- **Exercise input**:
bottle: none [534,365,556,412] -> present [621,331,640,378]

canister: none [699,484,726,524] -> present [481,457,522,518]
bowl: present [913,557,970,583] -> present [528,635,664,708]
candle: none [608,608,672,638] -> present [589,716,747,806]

==

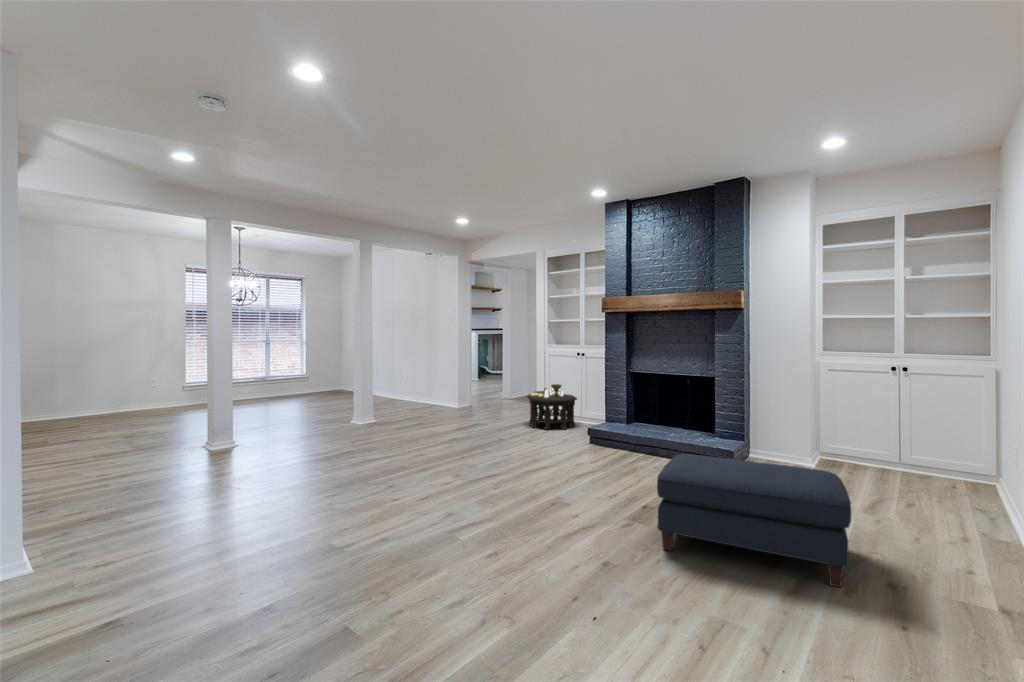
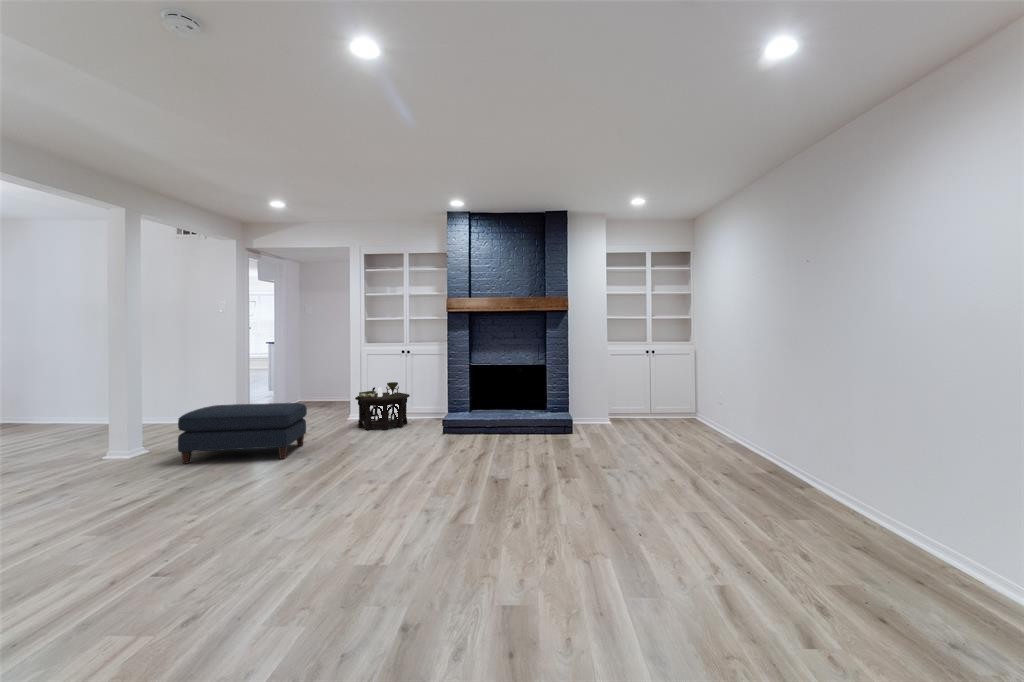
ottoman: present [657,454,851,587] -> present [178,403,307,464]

- **Try it**:
From the data above, state how many lines hold the string "none", and give the number without other words.

- **Solution**:
3